Dividends are taxed at 7.5% at the Basic Rate and 32.5% at the Higher Rate. Therefore, the £3,650 increase in the Basic Rate threshold reduces the taxation of this tranche of income by 25%.
The impact of the Budget on a business owner drawing £12,500 per annum as a salary and £37,500 per annum as dividends will therefore be a saving of £1,068, compared to the 2018/19 tax year.
Capital Gains Tax
The Annual Exempt Amount for capital gains will increase to £12,000 for individuals and £6,000 for trusts.
- The nil rate band remains unchanged at £325,000
- The residence nil rate band will increase to £150,000 as previously planned
Private Residence Relief
The Budget announced a reduction to 9 months in the final period exemption which exists under Private Residence Relief. Currently where the property has at some point been used as the owner’s main residence the final 18 months of ownership are exempt from CGT whether or not the property was occupied by the owner during this time.

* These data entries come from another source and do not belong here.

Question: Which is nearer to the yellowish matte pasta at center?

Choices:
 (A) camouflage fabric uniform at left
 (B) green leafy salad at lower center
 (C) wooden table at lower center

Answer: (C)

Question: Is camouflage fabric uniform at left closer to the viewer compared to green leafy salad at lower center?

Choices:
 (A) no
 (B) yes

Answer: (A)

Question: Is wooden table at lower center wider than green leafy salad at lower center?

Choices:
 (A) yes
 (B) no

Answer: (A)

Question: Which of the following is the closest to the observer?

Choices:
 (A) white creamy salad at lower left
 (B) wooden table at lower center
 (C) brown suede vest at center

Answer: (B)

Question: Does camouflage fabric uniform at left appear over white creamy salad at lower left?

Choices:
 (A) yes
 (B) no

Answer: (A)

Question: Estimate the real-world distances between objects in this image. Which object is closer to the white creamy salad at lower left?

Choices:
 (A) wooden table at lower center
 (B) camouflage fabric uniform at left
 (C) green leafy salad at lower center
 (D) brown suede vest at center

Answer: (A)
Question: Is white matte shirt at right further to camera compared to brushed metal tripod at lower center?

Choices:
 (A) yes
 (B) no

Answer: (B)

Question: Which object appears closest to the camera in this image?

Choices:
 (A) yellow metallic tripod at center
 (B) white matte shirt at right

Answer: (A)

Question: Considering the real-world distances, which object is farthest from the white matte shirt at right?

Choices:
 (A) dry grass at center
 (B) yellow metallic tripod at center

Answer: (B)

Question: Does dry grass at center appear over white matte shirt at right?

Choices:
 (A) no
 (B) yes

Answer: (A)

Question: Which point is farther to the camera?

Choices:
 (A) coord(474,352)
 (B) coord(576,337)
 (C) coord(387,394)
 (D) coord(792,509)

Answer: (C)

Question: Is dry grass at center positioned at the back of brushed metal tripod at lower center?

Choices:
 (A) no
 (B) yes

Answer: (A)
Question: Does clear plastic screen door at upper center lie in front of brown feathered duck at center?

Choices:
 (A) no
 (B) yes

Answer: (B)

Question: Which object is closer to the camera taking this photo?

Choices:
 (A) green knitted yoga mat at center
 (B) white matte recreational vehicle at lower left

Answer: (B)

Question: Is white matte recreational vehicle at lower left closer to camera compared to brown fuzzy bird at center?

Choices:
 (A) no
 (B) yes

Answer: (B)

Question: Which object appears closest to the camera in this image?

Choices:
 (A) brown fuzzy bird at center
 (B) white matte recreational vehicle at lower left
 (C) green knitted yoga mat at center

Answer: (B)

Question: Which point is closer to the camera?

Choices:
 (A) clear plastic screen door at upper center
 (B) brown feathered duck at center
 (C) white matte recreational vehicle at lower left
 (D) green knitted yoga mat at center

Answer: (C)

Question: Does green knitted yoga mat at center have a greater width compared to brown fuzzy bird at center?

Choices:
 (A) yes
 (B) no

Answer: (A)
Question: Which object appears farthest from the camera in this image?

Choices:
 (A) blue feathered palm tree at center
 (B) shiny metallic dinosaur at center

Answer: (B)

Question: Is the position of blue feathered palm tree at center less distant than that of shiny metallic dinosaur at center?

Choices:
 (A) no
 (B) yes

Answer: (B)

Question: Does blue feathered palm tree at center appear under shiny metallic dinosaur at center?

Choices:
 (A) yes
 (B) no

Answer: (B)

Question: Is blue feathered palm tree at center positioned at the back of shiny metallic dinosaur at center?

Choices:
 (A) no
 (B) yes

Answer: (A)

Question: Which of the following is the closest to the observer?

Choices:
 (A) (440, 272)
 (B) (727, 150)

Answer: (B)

There have also been changes made to lettings relief which currently provide up to £40,000 of relief to those who let out a property which was previously used as a main residence. From April 2020 the relief will only be available where the owner is in shared occupancy with the tenant.
ISAs and Child Trust Funds
The adult ISA limit will remain at £20,000 for another while the Junior ISA and Child Trust Fund limits will be increased by CPI from £4,260 to £4,368.
Taxation of Trusts
The Government confirmed that they will publish a consultation on how to make the taxation of trusts simpler, fairer and more transparent. The previous proposals resulting from the consultation on inheritance tax charges in 2014 did not result in any significant changes. Given that we have been waiting on this for over a year and a half now it will be interesting to see what they propose and what impact the Office of Tax Simplification (OTS) report on IHT may have had.

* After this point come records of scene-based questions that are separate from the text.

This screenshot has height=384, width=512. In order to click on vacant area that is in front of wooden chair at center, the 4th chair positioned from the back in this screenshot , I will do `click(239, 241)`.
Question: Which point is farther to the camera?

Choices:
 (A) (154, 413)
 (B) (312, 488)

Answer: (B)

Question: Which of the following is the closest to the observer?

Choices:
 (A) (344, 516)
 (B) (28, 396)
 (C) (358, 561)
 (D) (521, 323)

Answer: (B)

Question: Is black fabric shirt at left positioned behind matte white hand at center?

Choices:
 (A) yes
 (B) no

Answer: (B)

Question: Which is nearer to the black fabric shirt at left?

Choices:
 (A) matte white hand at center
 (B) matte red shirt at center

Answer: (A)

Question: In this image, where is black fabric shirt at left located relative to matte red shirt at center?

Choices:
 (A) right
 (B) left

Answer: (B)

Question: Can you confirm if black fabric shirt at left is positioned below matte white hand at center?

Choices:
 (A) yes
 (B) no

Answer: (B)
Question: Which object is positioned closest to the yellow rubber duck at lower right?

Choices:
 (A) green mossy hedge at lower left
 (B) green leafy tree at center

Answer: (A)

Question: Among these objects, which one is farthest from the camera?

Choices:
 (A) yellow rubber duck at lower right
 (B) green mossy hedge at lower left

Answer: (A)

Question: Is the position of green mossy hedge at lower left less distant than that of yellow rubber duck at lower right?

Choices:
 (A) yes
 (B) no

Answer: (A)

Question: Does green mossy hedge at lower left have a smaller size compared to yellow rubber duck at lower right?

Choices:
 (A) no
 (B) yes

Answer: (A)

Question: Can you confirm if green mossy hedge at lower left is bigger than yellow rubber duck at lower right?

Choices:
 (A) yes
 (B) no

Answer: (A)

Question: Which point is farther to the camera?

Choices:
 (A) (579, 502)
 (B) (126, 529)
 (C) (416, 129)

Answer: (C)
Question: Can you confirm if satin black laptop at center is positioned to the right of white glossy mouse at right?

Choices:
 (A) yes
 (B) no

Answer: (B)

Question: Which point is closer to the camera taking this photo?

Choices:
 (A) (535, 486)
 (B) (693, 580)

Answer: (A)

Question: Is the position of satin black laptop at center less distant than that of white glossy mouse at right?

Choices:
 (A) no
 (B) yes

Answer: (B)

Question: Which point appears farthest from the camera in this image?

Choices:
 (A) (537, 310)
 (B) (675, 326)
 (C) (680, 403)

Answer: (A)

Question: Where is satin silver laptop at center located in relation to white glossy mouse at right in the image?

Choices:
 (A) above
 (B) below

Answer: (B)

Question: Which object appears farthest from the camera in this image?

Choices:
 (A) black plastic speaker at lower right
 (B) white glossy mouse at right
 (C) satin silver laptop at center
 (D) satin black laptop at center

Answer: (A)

Increasing IR35 off-payroll working rules in the Private Sector
As expected, the Chancellor will introduce rules mirroring those that were brought into place for public authorities, for private sector firms. The rules apply to those that are either working through their own company, a business agency or a third party paying their company. The public authority rules raised £550m a year in 2017/18.
To be clear, this does not affect the self-employed, as their gross profit less expenses, are taxed under income tax rules already.
The rules will be introduced from April 2020 and applies to large and medium business (the smallest 1.5m business will not be affected by this change).
Private sector firms will have to assess if contractors fall into this category, criteria such as having contracted hours and agreed “overtime” payments are details as classifying a contractor as an employee.
The onus will now be on the contracting firm to establish the tax and NI status of whomever they hire. If the contractor does fall into this category, the private sector firm will have to pay employers NICs to the revenue. Furthermore they will have to deduct employees NI and deduct income tax from these payments.
There were two changes to this relief.
To qualify for entrepreneurs relief a company must be deemed to be a trading company. The legislation provides that a company still counts as trading if their activities do not include to a “substantial extent” activities other than trading activities. As long as the company’s non-trading activities do not exceed 20% of its business overall entrepreneurs relief can be claimed.
The period for which a company must be classed as a trading company before disposal is to increase from 1 year to 2 years. This change will come into effect for disposals on or after the 6th April 2019.
It must also qualify as a personal company and the requirements for this have been extended. From 29 October 2018 shareholders must also be entitled to at least 5% of the distributable profits and net assets of a company to claim the relief. This is to address an identified abuse of the current rules.